Nenhum esseno possuía uma casa própria, exclusivamente sua. Todos os membros da comunidade unham direito às casas existentes. E, além de morarem juntos, abrigavam em suas casas os companheiros que vinham de outras regiões. Os armazéns, com todas as mercadorias, eram propriedade coletiva. As roupas, os alimentos, não eram considerados propriedade privada. Nenhum essênio guardava para si o que ganhava, mas depositava tudo numa caixa destinada a formar um patrimônio comum, que ficava à disposição de todos. Entre eles, os enfermos e os anciãos eram objeto dos maiores cuidados.
Filon conta ainda que os essênios eram estimados e respeitados em toda a parte. Nem os procônsules mais cruéis encontraram razões para persegui-los. Pelo contrário: viam-se obrigados a reconhecer-lhes as virtudes e a considerá-los homens livres por natureza, com o direito de elaborarem as próprias leis. Os essênios não só comiam em comum, como realizavam, na prática, a comunidade de bens, prova palpável de uma existência honesta e feliz.

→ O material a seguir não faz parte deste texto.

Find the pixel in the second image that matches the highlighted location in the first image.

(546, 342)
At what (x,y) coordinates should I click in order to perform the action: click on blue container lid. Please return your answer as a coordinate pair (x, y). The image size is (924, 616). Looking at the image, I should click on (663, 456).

O historiador José fala dos essênios com grande simpatia:
“Desprezam a riqueza e vivem em comum, de maneira que devem ser admirados. Não há entre eles nenhum individuo situado acima dos demais por possuir riquezas. Uma lei obriga àquele que entrar para a seita a entregar todos os haveres à coletividade. Não há miséria, luxo ou desperdício entre os essênios, precisamente porque os cabedais estão à disposição da comunidade. Os bens são propriedade comum de todos, num regime fraternal. Os membros da seita elegem os administradores da riqueza comum. E todos se dedicam exclusivamente ao bem estar coletivo”.